As you noted, Matplotlib backends sometimes require extra steps to run in virtual environments.

That being said, the documentation linked above also indicates that TkAgg should be available:

[...] the Tk framework (TkAgg backend) does not require any external dependencies and is normally always available.

I use Ubuntu, and I assumed TkAgg would be relying on PyGObject.

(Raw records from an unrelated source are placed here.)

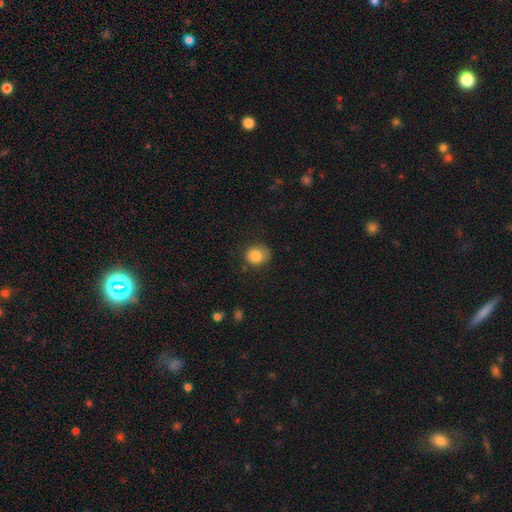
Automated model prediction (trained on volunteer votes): The model was most divided on "merging": none: 67%, minor disturbance: 24%, major disturbance: 7%, merger: 2%. More confident: smooth or featured — smooth (84%); how rounded — round (72%).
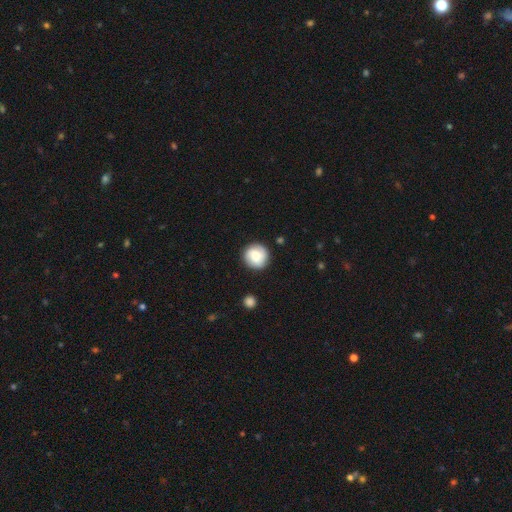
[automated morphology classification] The model was most divided on "smooth or featured": smooth: 57%, featured or disk: 35%, star or artifact: 7%. More confident: how rounded — round (94%); merging — none (86%).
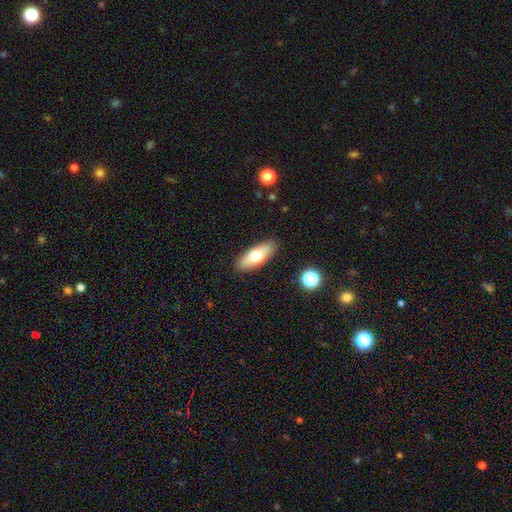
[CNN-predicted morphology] This appears to be a smooth galaxy with no disk features (70%) that is in between round and cigar-shaped (69%). Merging: none (88%).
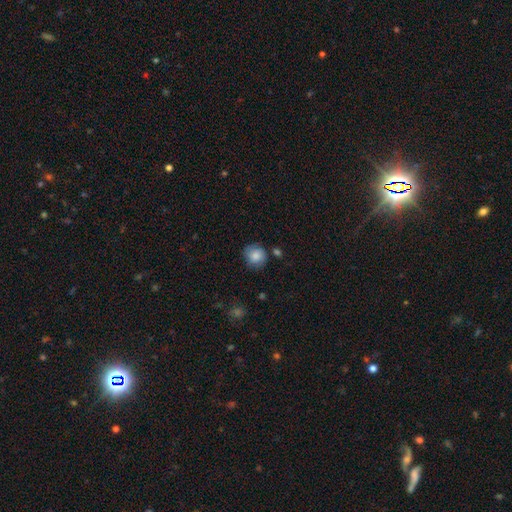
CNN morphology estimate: This appears to be a smooth galaxy with no disk features (83%) that is round (81%). Merging: none (72%).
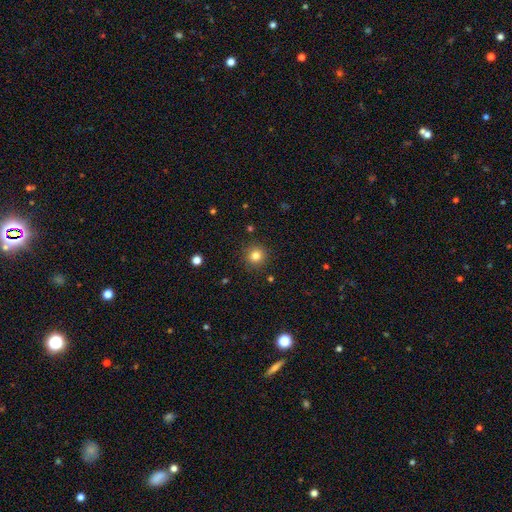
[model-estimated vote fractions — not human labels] A smooth galaxy with no disk features (82%) that is round (93%).

Vote fractions:
- Smooth or featured? smooth: 82% / star or artifact: 13% / featured or disk: 6%
- How rounded? round: 93% / in between: 6% / cigar-shaped: 1%
- Merging? none: 90% / minor disturbance: 6% / major disturbance: 2% / merger: 1%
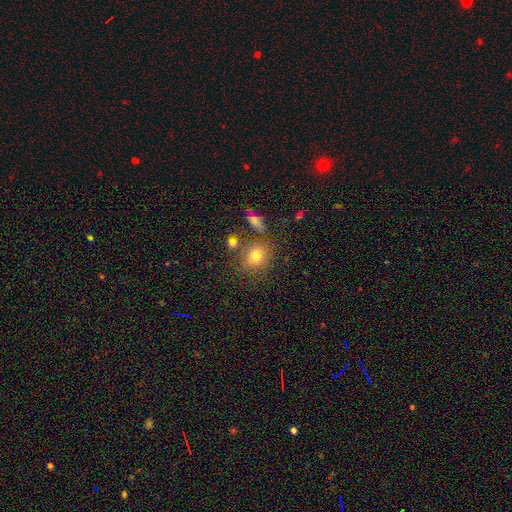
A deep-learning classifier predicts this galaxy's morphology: smooth-or-featured: smooth: 76% | star or artifact: 13% | featured or disk: 11%
  how-rounded: round: 72% | in between: 27% | cigar-shaped: 1%
  merging: none: 70% | minor disturbance: 14% | merger: 11% | major disturbance: 5%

That option has a note itself that links to build instructions.

Following the PyGObject build instructions, I went to install its system dependencies:

sudo apt-get install -y python3-venv python3-wheel python3-dev
sudo apt-get install -y libgirepository1.0-dev build-essential \
  libbz2-dev libreadline-dev libssl-dev zlib1g-dev libsqlite3-dev wget \
  curl llvm libncurses5-dev libncursesw5-dev xz-utils tk-dev libcairo2-dev

Then added the following Python dependencies to my project's virtual environment:

  • pycairo
  • pygobject
# inside my project's virtual environment
pip install pycairo
pip install pygobject

Once that done, running my project as usual displayed the expected graph.

Notes

  • I'm using Ubuntu 18.04.2 and Python 3.6.8 in the virtual environment of my project.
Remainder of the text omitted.